There is nothing like XYZ breed only listens to owners and nobody else. A dog becomes what you train him to be.


----------



## Piyush (May 29, 2011)

Liverpool_fan said:


> First of all correct the terminology. You don't _buy_ a pet. You _adopt_ a pet.
> 
> I voted for Labrador.
> 
> ...



yes..thanks , please edit the title accordingly.
and of course i'm not going to abandon my pet at any cost
i love them more than my computer life 



mohityadavx said:


> @ piyush If u like rottweiler don't pay any heed to  lockjaw rumor its a complete manmade story!!!


what is this rumor?


----------



## mohityadavx (May 29, 2011)

^^ Actually its said that rottweiler when bites  their teeth get stuck  in flush in such a way that the jaw gets interlocked and then fang only come out by tearing the flash its all nonesense. Pay no heed 2 it. There is no lockjaw breed some people will say don't buy mastiff , pitbull, rottweiler as they have lockjaw , some of them have heard rumors and others are those breeders who don't have availability of that dog


----------



## ico (May 29, 2011)

[youtube]WY-fd3C1o8Y[/youtube]


----------



## Piyush (May 29, 2011)

hmmm.....he is quite strong


----------



## krishnandu.sarkar (May 29, 2011)

I suggest Dalmatian. This is my 2nd Dalmatian 

And yeah, mind what LFC_fan said.


----------



## Piyush (May 29, 2011)

dalmatian....hmmm....will consider it too krish


----------



## KDroid (May 29, 2011)

I suggest a pug. A pug is very playful & fun-loving!

### Entries
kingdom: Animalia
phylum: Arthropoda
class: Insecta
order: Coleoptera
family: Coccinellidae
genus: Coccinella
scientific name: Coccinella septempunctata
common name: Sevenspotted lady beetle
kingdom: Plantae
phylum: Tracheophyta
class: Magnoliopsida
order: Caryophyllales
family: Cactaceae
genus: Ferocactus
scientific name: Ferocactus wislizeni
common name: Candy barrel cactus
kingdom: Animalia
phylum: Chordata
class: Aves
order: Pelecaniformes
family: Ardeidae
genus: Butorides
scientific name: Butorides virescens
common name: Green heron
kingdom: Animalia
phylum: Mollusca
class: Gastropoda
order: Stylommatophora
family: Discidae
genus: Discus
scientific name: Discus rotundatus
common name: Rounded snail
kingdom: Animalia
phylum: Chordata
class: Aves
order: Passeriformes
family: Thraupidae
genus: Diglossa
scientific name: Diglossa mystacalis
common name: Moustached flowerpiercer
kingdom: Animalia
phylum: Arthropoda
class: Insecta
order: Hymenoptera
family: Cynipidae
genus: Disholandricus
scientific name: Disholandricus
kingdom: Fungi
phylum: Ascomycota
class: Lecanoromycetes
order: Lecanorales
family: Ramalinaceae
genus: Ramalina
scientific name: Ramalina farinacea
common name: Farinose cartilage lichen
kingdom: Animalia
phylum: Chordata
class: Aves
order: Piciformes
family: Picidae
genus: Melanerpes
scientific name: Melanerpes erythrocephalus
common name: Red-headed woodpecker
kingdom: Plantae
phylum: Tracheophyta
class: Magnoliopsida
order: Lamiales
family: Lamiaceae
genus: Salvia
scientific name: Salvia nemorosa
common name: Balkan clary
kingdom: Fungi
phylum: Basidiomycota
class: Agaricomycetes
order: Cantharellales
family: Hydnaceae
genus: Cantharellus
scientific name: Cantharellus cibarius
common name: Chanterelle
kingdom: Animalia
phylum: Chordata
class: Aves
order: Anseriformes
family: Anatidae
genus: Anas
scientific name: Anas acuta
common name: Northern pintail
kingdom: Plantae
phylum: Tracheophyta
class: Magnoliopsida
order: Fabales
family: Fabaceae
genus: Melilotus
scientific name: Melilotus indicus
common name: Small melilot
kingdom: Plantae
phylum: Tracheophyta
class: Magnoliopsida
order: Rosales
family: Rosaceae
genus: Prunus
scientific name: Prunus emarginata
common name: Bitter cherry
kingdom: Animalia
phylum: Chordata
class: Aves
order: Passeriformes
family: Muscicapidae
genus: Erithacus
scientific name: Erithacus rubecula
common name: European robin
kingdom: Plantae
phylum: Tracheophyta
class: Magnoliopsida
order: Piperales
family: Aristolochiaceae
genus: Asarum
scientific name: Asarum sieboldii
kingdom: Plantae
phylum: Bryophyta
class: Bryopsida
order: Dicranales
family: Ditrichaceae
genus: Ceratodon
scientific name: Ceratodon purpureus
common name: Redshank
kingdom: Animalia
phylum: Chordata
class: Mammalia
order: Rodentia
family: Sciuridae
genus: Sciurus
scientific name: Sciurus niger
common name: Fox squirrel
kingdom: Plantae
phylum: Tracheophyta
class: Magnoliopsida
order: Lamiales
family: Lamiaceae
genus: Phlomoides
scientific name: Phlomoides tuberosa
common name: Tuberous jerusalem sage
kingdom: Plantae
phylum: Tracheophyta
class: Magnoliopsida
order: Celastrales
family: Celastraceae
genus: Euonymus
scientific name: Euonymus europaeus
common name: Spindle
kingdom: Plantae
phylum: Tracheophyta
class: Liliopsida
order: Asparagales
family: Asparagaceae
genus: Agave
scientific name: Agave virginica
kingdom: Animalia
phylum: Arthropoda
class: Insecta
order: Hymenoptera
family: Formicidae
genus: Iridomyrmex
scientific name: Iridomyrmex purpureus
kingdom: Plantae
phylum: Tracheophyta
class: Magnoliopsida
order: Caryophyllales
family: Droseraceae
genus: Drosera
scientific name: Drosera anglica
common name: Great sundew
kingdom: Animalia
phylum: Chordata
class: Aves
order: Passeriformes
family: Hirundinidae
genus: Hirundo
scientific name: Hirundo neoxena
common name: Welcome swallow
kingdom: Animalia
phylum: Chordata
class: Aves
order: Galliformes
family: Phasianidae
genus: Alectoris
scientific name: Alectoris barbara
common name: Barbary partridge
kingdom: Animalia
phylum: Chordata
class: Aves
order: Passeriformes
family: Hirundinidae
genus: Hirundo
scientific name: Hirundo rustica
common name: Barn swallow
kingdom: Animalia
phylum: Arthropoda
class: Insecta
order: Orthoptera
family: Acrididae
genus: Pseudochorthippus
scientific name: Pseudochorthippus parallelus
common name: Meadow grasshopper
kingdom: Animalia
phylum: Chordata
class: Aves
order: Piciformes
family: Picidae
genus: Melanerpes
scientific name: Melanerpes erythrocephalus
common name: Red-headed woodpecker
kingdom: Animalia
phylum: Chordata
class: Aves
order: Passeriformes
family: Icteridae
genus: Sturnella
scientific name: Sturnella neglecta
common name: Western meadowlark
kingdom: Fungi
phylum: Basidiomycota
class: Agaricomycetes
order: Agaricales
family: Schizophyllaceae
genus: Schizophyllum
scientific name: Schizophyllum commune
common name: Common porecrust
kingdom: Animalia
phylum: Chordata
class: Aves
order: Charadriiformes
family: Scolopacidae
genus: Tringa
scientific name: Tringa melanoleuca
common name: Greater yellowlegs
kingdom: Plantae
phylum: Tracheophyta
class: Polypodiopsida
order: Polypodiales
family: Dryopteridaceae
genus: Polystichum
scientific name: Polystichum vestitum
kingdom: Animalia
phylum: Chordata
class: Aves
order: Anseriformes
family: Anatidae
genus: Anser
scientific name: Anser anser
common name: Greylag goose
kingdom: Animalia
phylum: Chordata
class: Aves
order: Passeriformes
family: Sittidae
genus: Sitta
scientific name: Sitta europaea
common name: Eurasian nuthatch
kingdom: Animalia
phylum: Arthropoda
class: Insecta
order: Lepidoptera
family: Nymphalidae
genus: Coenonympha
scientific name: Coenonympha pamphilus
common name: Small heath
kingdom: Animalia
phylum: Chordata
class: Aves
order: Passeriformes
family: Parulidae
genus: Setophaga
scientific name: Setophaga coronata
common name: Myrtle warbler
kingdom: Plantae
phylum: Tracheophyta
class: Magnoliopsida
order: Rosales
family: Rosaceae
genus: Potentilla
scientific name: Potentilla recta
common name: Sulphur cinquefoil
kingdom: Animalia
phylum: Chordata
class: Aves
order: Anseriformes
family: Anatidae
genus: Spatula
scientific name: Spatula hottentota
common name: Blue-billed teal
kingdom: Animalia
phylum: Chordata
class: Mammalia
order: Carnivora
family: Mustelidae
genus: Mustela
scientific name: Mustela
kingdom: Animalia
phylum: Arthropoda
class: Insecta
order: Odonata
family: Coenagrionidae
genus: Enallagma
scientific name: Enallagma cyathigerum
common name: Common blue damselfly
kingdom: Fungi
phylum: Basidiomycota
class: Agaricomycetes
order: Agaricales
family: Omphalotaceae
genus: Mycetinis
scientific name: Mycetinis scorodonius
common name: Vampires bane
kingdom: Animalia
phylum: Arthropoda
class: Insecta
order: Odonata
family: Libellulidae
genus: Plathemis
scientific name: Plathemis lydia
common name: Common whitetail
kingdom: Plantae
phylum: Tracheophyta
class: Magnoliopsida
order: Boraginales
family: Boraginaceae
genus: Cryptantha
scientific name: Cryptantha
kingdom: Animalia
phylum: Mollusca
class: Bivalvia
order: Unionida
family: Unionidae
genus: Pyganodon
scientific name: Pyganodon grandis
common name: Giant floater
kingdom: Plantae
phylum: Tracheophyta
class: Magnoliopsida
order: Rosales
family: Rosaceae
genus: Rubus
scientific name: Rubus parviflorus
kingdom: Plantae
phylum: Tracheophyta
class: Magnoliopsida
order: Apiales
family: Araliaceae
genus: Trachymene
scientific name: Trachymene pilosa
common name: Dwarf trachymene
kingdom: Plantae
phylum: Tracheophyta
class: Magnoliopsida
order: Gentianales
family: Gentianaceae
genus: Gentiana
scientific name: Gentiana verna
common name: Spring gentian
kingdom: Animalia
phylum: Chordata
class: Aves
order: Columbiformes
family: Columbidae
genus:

### Exercise instructions
1. From the dog breed thread, quote everything from "## mohityadavx (May" down to "ico (May 29, 2011)".
2. Continue the forum thread about choosing a dog breed from the point where it ends.

### Responses by task
1.
## mohityadavx (May 29, 2011)

^^ Actually its said that rottweiler when bites  their teeth get stuck  in flush in such a way that the jaw gets interlocked and then fang only come out by tearing the flash its all nonesense. Pay no heed 2 it. There is no lockjaw breed some people will say don't buy mastiff , pitbull, rottweiler as they have lockjaw , some of them have heard rumors and others are those breeders who don't have availability of that dog


----------



## ico (May 29, 2011)

2.
----------



## Piyush (May 29, 2011)

errr...i admire your suggestion
but i want a dog which is strong at least


----------



## rohan_mhtr (May 29, 2011)

I own a Labrador , and i can tell you that they are the most playfull and loyal of all dogs . 
Dogs behaviour depends on how well he is trained during his first year . My advise is no matter which breed you select make sure the dog is not more the 1 n half months old . 
also train them when they are young otherwise they wont listnen to you after a year . 

Labradors , doberman and german shepords are most common pet dogs and you can find them easily . Pug is silly but also costly . Other breeds are really difficult to find in india .


----------



## ssk_the_gr8 (May 30, 2011)

sujoyp said:


> German shephard look more of a guard dog then a pet...very serious most of the times



i own a german shepherd . it's the perfect mix. it's a good guard dog, its very strong and can be very playful too. my suggestion would be get a German shepherd

labradors and golden retrievers are more playful and not that useful as a guard dog... and i personally believe whats the use of having a dog if he does not protect you


----------



## Piyush (May 30, 2011)

@ssk
was this your first dog?
coz this is my first time


----------



## motobuntu (May 30, 2011)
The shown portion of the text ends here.